◆ What is being asked:
The answer should be one number, the count of lines in the data with "quinta".

[Recorded data]
========

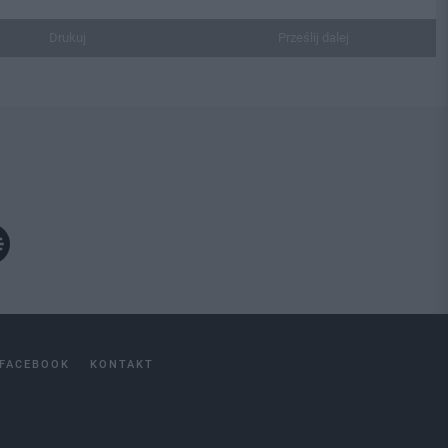
Drukuj
Prześlij dalej
FACEBOOK
KONTAKT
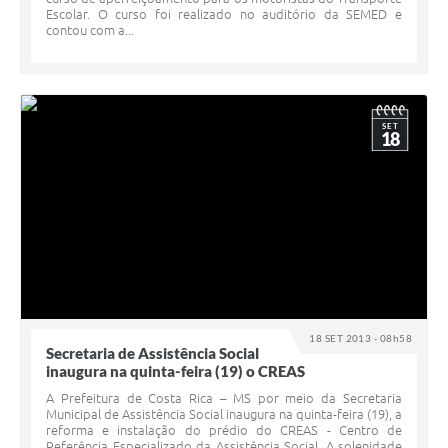
Escolar. O curso foi realizado no auditório da SEMED e
contou com a...
SET
18
18 SET 2013 - 08h58
Secretaria de Assistência Social
inaugura na quinta-feira (19) o CREAS
A Prefeitura de Costa Rica – MS por meio da Secretaria
Municipal de Assistência Social inaugura na quinta-feira (19), a
reforma e instalação do prédio do CREAS - Centro de
Referência Especializado da Assistência Social. A solenidade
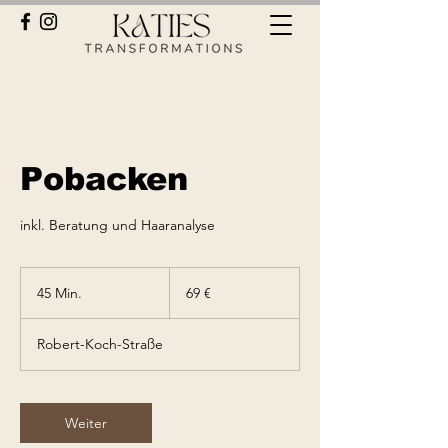
Pobacken
inkl. Beratung und Haaranalyse
69
Euro
45 Min.
4
69 €
5
M
Robert-Koch-Straße
i
n
.
Weiter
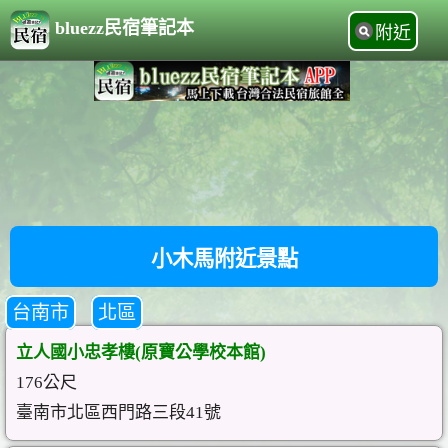
bluezz民宿筆記本
附近
小木馬附近景點
台南市
北區
立人國小忠孝樓(原寶公學校本館)
176公尺
臺南市北區西門路三段41號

========

◆ Problem solution:
2